TIME: 2 hours round trip.
DISTANCE: 3 km.
TERRAIN: Undulating, with easy stream crossings.
The starting point is the car park behind the 70s block. There is an information board here with details of the trail, and many more information boards at points of particular interest along the way. Walk up the mowed slope, turning sharp right at the top, keeping the 70s on your right. Then down to the bottom of the mowed grass, picking up the path to the left. Cross the bridge into the Fern Forest, and then turn immediately left.
The path leads all the way through the forest. Near the cairn in the middle of the forest look for the tallest tree in Fern Forest It is a Cape ash and is at least 200 years old. The species is common here, and many seedlings spring up in the hotel grounds. These are brought in by birds feeding on the large red berries of trees in the forest. Birds are not easily seen in the forest, but the cairn is a good place to sit and wait for them. The “best” species are those that are endemic to South Africa – found only here; chorister robin-chat, Cape white-eye, bush blackcap, forest canary, Barratt’s warbler, southern boubou.
Further along the trail is the biggest cabbage tree in the Berg, and probably in all Africa. It is at least 150 years old. Branches form only after flowering, and this only happens in full sunshine. So when the tree was young, and making its first branches, this spot must have been the very edge of the forest, otherwise it would have been shaded. Forests expand and shrink naturally all the time. Close by, an elongated pit marks the spot where a large tree was felled over 100 years ago. No machinery was available so the tree had to be hand-sawn into boards on the spot. The pit was dug under the fallen trunk to allow a man to work at one end of a huge two-handled saw, while the other worker stood on top of the trunk. The sawing had to be precise, and was back-breakingly hard.

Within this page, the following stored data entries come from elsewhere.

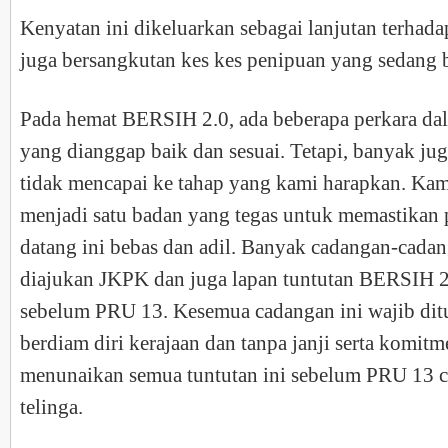
Kenyatan ini dikeluarkan sebagai lanjutan terhad
juga bersangkutan kes kes penipuan yang sedang 
Pada hemat BERSIH 2.0, ada beberapa perkara da
yang dianggap baik dan sesuai. Tetapi, banyak j
tidak mencapai ke tahap yang kami harapkan. Ka
menjadi satu badan yang tegas untuk memastikan 
datang ini bebas dan adil. Banyak cadangan-cadan
diajukan JKPK dan juga lapan tuntutan BERSIH 2
sebelum PRU 13. Kesemua cadangan ini wajib dit
berdiam diri kerajaan dan tanpa janji serta komit
menunaikan semua tuntutan ini sebelum PRU 13
telinga.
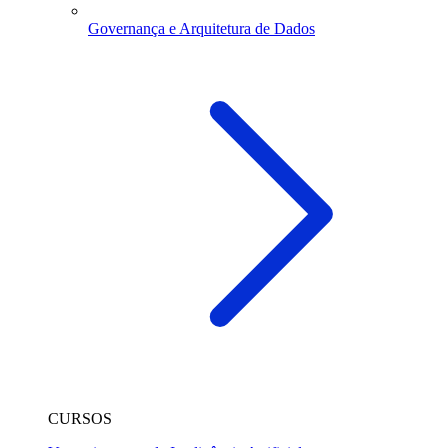
Governança e Arquitetura de Dados
CURSOS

When emerging from the forest there is a choice of routes back.
1. To find the rest of the information boards take the first path left going downhill. The path crosses a stream, re-enters the forest and leads to some half-shaded pools. This is a good spot to sit quietly and wait for three birds that are typical of clean flowing water: the Black Duck, Mountain Wagtail and Half-collared Kingfisher. A little further on is Putterill’s Weir. Cross the stream again here, and the path leads directly back to The Cavern.
2. The contour path continues out into protea woodland. The endemic Drakensberg prinia – a tiny warbler with a very long tail – lives here. Eventually the path crosses a stream, then circles back to The Cavern. >From this side of the valley there is an excellent view of the whole forest. It may look eternal, but has not always been here. The Afro-montane forest of East Africa spread southwards during a wet period during the last million years. Although today’s climate is again drier, this type of forest holds on in damp sheltered spots all the way to the Cape.